I set up a kafka system with a producer and a consumer, streaming as messages the lines of a json file.
Using pyspark, I need to analyze the data for the different streaming windows. To do so, I need to have a look at the data as they are streamed by pyspark... How can I do it?

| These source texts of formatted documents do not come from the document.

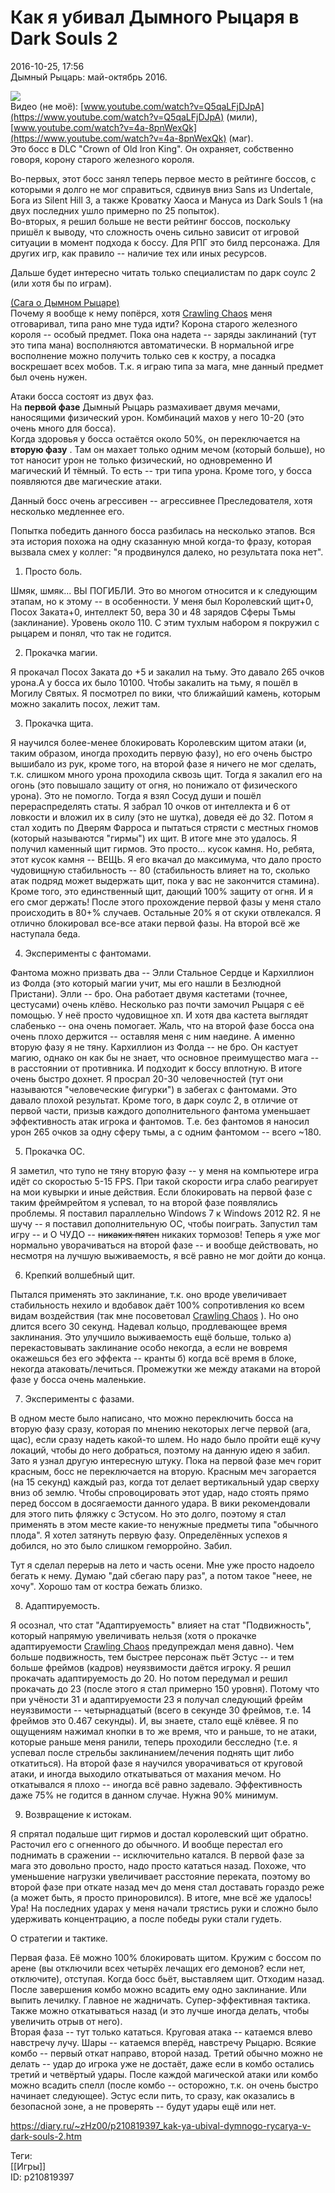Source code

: Как я убивал Дымного Рыцаря в Dark Souls 2
===========================================

   
 2016-10-25, 17:56   
  Дымный Рыцарь: май-октябрь 2016.   
   
   [![](https://i.imgur.com/28Pags6l.jpg)](https://i.imgur.com/28Pags6.jpg)     
 Видео (не моё):  [www.youtube.com/watch?v=Q5qaLFjDJpA](https://www.youtube.com/watch?v=Q5qaLFjDJpA)  (мили),  [www.youtube.com/watch?v=4a-8pnWexQk](https://www.youtube.com/watch?v=4a-8pnWexQk)  (маг).   
 Это босс в DLC "Crown of Old Iron King". Он охраняет, собственно говоря, корону старого железного короля.   
   
 Во-первых, этот босс занял теперь первое место в рейтинге боссов, с которыми я долго не мог справиться, сдвинув вниз Sans из Undertale, Бога из Silent Hill 3, а также Кроватку Хаоса и Мануса из Dark Souls 1 (на двух последних ушло примерно по 25 попыток).   
 Во-вторых, я решил больше не вести рейтинг боссов, поскольку пришёл к выводу, что сложность очень сильно зависит от игровой ситуации в момент подхода к боссу. Для РПГ это билд персонажа. Для других игр, как правило -- наличие тех или иных ресурсов.   
   
 Дальше будет интересно читать только специалистам по дарк соулс 2 (или хотя бы по играм).   
   
  [(Сага о Дымном Рыцаре)](https://zHz00.diary.ru/p210819397.htm?index=1#linkmore210819397m1)      
 Почему я вообще к нему попёрся, хотя  [Crawling Chaos](http://degozaru.diary.ru "de gozaru")  меня отговаривал, типа рано мне туда идти? Корона старого железного короля -- особый предмет. Пока она надета -- заряды заклинаний (тут это типа мана) восполняются автоматически. В нормальной игре восполнение можно получить только сев к костру, а посадка воскрешает всех мобов. Т.к. я играю типа за мага, мне данный предмет был очень нужен.   
   
 Атаки босса состоят из двух фаз.   
 На  **первой фазе**  Дымный Рыцарь размахивает двумя мечами, наносящими физический урон. Комбинаций махов у него 10-20 (это очень много для босса).   
 Когда здоровья у босса остаётся около 50%, он переключается на  **вторую фазу**  . Там он махает только одним мечом (который больше), но тот наносит урон не только физический, но одновременно И магический И тёмный. То есть -- три типа урона. Кроме того, у босса появляются две магические атаки.   
   
 Данный босс очень агрессивен -- агрессивнее Преследователя, хотя несколько медленнее его.   
   
 Попытка победить данного босса разбилась на несколько этапов. Вся эта история похожа на одну сказанную мной когда-то фразу, которая вызвала смех у коллег: "я продвинулся далеко, но результата пока нет".   
   
 1. Просто боль.   
   
 Шмяк, шмяк... ВЫ ПОГИБЛИ. Это во многом относится и к следующим этапам, но к этому -- в особенности. У меня был Королевский щит+0, Посох Заката+0, интеллект 50, вера 30 и 48 зарядов Сферы Тьмы (заклинание). Уровень около 110. С этим тухлым набором я покружил с рыцарем и понял, что так не годится.   
   
 2. Прокачка магии.   
   
 Я прокачал Посох Заката до +5 и закалил на тьму. Это давало 265 очков урона.А у босса их было 10100. Чтобы закалить на тьму, я пошёл в Могилу Святых. Я посмотрел по вики, что ближайший камень, которым можно закалить посох, лежит там.   
   
 3. Прокачка щита.   
   
 Я научился более-менее блокировать Королевским щитом атаки (и, таким образом, иногда проходить первую фазу), но его очень быстро вышибало из рук, кроме того, на второй фазе я ничего не мог сделать, т.к. слишком много урона проходила сквозь щит. Тогда я закалил его на огонь (это повышало защиту от огня, но понижало от физического урона). Это не помогло. Тогда я взял Сосуд души и пошёл перераспределять статы. Я забрал 10 очков от интеллекта и 6 от ловкости и вложил их в силу (это не шутка), доведя её до 32. Потом я стал ходить по Дверям Фарроса и пытаться стрясти с местных гномов (который называются "гирмы") их щит. В итоге мне это удалось. Я получил каменный щит гирмов. Это просто... кусок камня. Но, ребята, этот кусок камня -- ВЕЩЬ. Я его вкачал до максимума, что дало просто чудовищную стабильность -- 80 (стабильность влияет на то, сколько атак подряд может выдержать щит, пока у вас не закончится стамина). Кроме того, это единственный щит, дающий 100% защиту от огня. И я его смог держать! После этого прохождение первой фазы у меня стало происходить в 80+% случаев. Остальные 20% я от скуки отвлекался. Я отлично блокировал все-все атаки первой фазы. На второй всё же наступала беда.   
   
 4. Эксперименты с фантомами.   
   
 Фантома можно призвать два -- Элли Стальное Сердце и Кархиллион из Фолда (это который магии учит, мы его нашли в Безлюдной Пристани). Элли -- бро. Она работает двумя кастетами (точнее, цестусами) очень клёво. Несколько раз почти замочил Рыцаря с её помощью. У неё просто чудовищное хп. И хотя два кастета выглядят слабенько -- она очень помогает. Жаль, что на второй фазе босса она очень плохо держится -- оставляя меня с ним наедине. А именно вторую фазу я не тяну. Кархиллион из Фолда -- не бро. Он кастует магию, однако он как бы не знает, что основное преимущество мага -- в расстоянии от противника. И подходит к боссу вплотную. В итоге очень быстро дохнет. Я просрал 20-30 человечностей (тут они называются "человеческие фигурки") в забегах с фантомами. Это давало плохой результат. Кроме того, в дарк соулс 2, в отличие от первой части, призыв каждого дополнительного фантома уменьшает эффективность атак игрока и фантомов. Т.е. без фантомов я наносил урон 265 очков за одну сферу тьмы, а с одним фантомом -- всего ~180.   
   
 5. Прокачка ОС.   
   
 Я заметил, что тупо не тяну вторую фазу -- у меня на компьютере игра идёт со скоростью 5-15 FPS. При такой скорости игра слабо реагирует на мои кувырки и иные действия. Если блокировать на первой фазе с таким фреймрейтом я успевал, то на второй фазе появлялись проблемы. Я поставил параллельно Windows 7 к Windows 2012 R2. Я не шучу -- я поставил дополнительную ОС, чтобы поиграть. Запустил там игру -- и О ЧУДО --  ~~никаких пятен~~  никаких тормозов! Теперь я уже мог нормально уворачиваться на второй фазе -- и вообще действовать, но несмотря на лучшую выживаемость, я всё равно не мог дойти до конца.   
   
 6. Крепкий волшебный щит.   
   
 Пытался применять это заклинание, т.к. оно вроде увеличивает стабильность нехило и вдобавок даёт 100% сопротивления ко всем видам воздействия (так мне посоветовал  [Crawling Chaos](http://degozaru.diary.ru "de gozaru")  ). Но оно длится всего 30 секунд. Надевал кольцо, продлевающее время заклинания. Это улучшило выживаемость ещё больше, только а) перекастовывать заклинание особо некогда, а если не вовремя окажешься без его эффекта -- кранты б) когда всё время в блоке, некогда атаковать/лечиться. Промежутки же между атаками на второй фазе у босса очень маленькие.   
   
 7. Эксперименты с фазами.   
   
 В одном месте было написано, что можно переключить босса на вторую фазу сразу, которая по мнению некоторых легче первой (ага, щас), если сразу надеть какой-то шлем. Но надо было пройти ещё кучу локаций, чтобы до него добраться, поэтому на данную идею я забил. Зато я узнал другую интересную штуку. Пока на первой фазе меч горит красным, босс не переключается на вторую. Красным меч загорается (на 15 секунд) каждый раз, когда тот делает вертикальный удар сверху вниз об землю. Чтобы спровоцировать этот удар, надо стоять прямо перед боссом в досягаемости данного удара. В вики рекомендовали для этого пить фляжку с Эстусом. Но это долго, поэтому я стал применять в этом месте какие-то ненужные предметы типа "обычного плода". Я хотел затянуть первую фазу. Определённых успехов я добился, но это было слишком геморройно. Забил.   
   
 Тут я сделал перерыв на лето и часть осени. Мне уже просто надоело бегать к нему. Думаю "дай сбегаю пару раз", а потом такое "неее, не хочу". Хорошо там от костра бежать близко.   
   
 8. Адаптируемость.   
   
 Я осознал, что стат "Адаптируемость" влияет на стат "Подвижность", который напрямую увеличивать нельзя (хотя о прокачке адаптируемости  [Crawling Chaos](http://degozaru.diary.ru "de gozaru")  предупреждал меня давно). Чем больше подвижность, тем быстрее персонаж пьёт Эстус -- и тем больше фреймов (кадров) неуязвимости даётся игроку. Я решил прокачать адаптируемость до 20. Но потом передумал и решил прокачать до 23 (после этого я стал примерно 150 уровня). Потому что при учёности 31 и адаптируемости 23 я получал следующий фрейм неуязвимости -- четырнадцатый (всего в секунде 30 фреймов, т.е. 14 фреймов это 0.467 секунды). И, вы знаете, стало ещё клёвее. Я по ощущениям нажимал кнопки в то же время, что и раньше, то не атаки, которые раньше меня ранили, теперь проходили бесследно (т.е. я успевал после стрельбы заклинанием/лечения поднять щит либо откатиться). На второй фазе я научился уворачиваться от круговой атаки, и иногда выходило откатываться от махания мечом. Но откатывался я плохо -- иногда всё равно задевало. Эффективность даже 75% не годится в данном случае. Нужна 90% минимум.   
   
 9. Возвращение к истокам.   
   
 Я спрятал подальше щит гирмов и достал королевский щит обратно. Расточил его с огненного до обычного. И вообще перестал его поднимать в сражении -- исключительно катался. В первой фазе за мага это довольно просто, надо просто кататься назад. Похоже, что уменьшение нагрузки увеличивает расстояние переката, поэтому во второй фазе при откате назад меч до меня стал доставать гораздо реже (а может быть, я просто приноровился). В итоге, мне всё же удалось! Ура! На последних ударах у меня начали трястись руки и сложно было удерживать концентрацию, а после победы руки стали гудеть.   
   
 О стратегии и тактике.   
   
 Первая фаза. Её можно 100% блокировать щитом. Кружим с боссом по арене (вы отключили всех четырёх лечащих его демонов? если нет, отключите), отступая. Когда босс бьёт, выставляем щит. Отходим назад. После завершения комбо можно всадить ему одно заклинание. Или выпить лечилку. Главное не жадничать. Супер-эффективная тактика. Также можно откатываться назад (и это лучше иногда делать, чтобы увеличить отрыв от него).   
 Вторая фаза -- тут только кататься. Круговая атака -- катаемся влево навстречу лучу. Шары -- катаемся вперёд, навстречу Рыцарю. Всякие комбо -- первый откат направо, второй назад. Третий обычно можно не делать -- удар до игрока уже не достаёт, даже если в комбо остались третий и четвёртый удары. После каждой магической атаки или комбо можно всадить спелл (после комбо -- осторожно, т.к. он очень быстро начинает следующее). Эстус если пить, то сразу, как оказались в безопасной зоне, а не проверять -- будут удары ещё или нет.     
    
 <https://diary.ru/~zHz00/p210819397_kak-ya-ubival-dymnogo-rycarya-v-dark-souls-2.htm>   
   
 Теги:   
 [[Игры]]   
 ID: p210819397
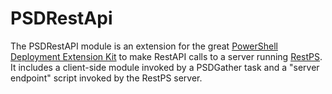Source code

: # PSDRestApi

The PSDRestAPI module is an extension for the great [PowerShell Deployment Extension Kit](https://github.com/FriendsOfMDT/PSD) to make RestAPI calls to a server running [RestPS](https://github.com/jpsider/RestPS). It includes a client-side module invoked by a PSDGather task and a "server endpoint" script invoked by the RestPS server. 
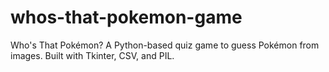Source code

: # whos-that-pokemon-game
Who's That Pokémon? A Python-based quiz game to guess Pokémon from images. Built with Tkinter, CSV, and PIL.
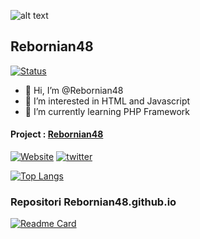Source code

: ![alt text](https://avatars.githubusercontent.com/u/80138640 "Rebornian48")
## Rebornian48

[![Status](https://github-readme-stats.vercel.app/api?username=rebornian48&show_icons=true&count_private=true&theme=algolia)](https://github.com/anuraghazra/github-readme-stats)

- 👋 Hi, I’m @Rebornian48
- 👀 I’m interested in HTML and Javascript 
- 🌱 I’m currently learning PHP Framework

#### Project : [Rebornian48](https://rebornian48.github.io)

[![Website](https://img.shields.io/website?label=Rebornian48&style=for-the-badge&url=https%3A%2F%2Frebornian48.github.io)](https://rebornian48.github.io)
[![twitter](https://img.shields.io/badge/twitter-1DA1F2?style=for-the-badge&logo=twitter&logoColor=white)](https://twitter.com/Rebornian48)

[![Top Langs](https://github-readme-stats.vercel.app/api/top-langs/?username=rebornian48&layout=compact&theme=algolia&langs_count=10)](https://github.com/rebornian48)

### Repositori Rebornian48.github.io

[![Readme Card](https://github-readme-stats.vercel.app/api/pin/?username=rebornian48&show_owner=true&repo=rebornian48.github.io&theme=algolia)](https://github.com/rebornian48/rebornian48.github.io)

<!---
Rebornian48/Rebornian48 is a ✨ special ✨ repository because its `README.md` (this file) appears on your GitHub profile.
You can click the Preview link to take a look at your changes.
--->
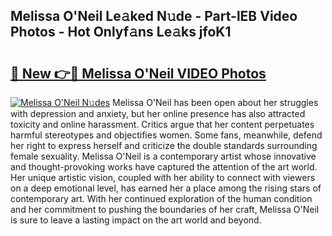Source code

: ## Melissa O'Neil Le𝚊ked N𝚞de - Part-lEB Video Photos - Hot Onlyf𝚊ns Le𝚊ks jfoK1

# <h2><a href="http://ab10984.deff.icu/?id=Melissa+O%27Neil">🔗 New 👉🔴 Melissa O'Neil VIDEO Photos</a></h2>

[![Melissa O'Neil N𝚞des](https://i.imgur.com/rIISA9y.gif)](http://ab10984.deff.icu/?id=Melissa+O%27Neil)
Melissa O'Neil has been open about her struggles with depression and anxiety, but her online presence has also attracted toxicity and online harassment. Critics argue that her content perpetuates harmful stereotypes and objectifies women. Some fans, meanwhile, defend her right to express herself and criticize the double standards surrounding female sexuality. Melissa O'Neil is a contemporary artist whose innovative and thought-provoking works have captured the attention of the art world. Her unique artistic vision, coupled with her ability to connect with viewers on a deep emotional level, has earned her a place among the rising stars of contemporary art. With her continued exploration of the human condition and her commitment to pushing the boundaries of her craft, Melissa O'Neil is sure to leave a lasting impact on the art world and beyond.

To run the code I used Yannael's Docker container. Here is my python code:
# Add dependencies and load modules
import os
os.environ['PYSPARK_SUBMIT_ARGS'] = '--conf spark.ui.port=4040 --packages org.apache.spark:spark-streaming-kafka-0-8_2.11:2.0.0,com.datastax.spark:spark-cassandra-connector_2.11:2.0.0-M3 pyspark-shell'
from kafka import KafkaConsumer
from random import randint
from time import sleep
# Load modules and start SparkContext
from pyspark import SparkContext, SparkConf
from pyspark.sql import SQLContext, Row
conf = SparkConf() \
.setAppName("Streaming test") \
.setMaster("local[2]") \
.set("spark.cassandra.connection.host", "127.0.0.1")
try:
sc.stop()
except:
pass
sc = SparkContext(conf=conf)
sqlContext=SQLContext(sc)
from pyspark.streaming import StreamingContext
from pyspark.streaming.kafka import KafkaUtils
# Create streaming task
ssc = StreamingContext(sc, 0.60)
kafkaStream = KafkaUtils.createStream(ssc, "127.0.0.1:2181", "spark-streaming-consumer", {'test': 1})
ssc.start()
DStream.pprint?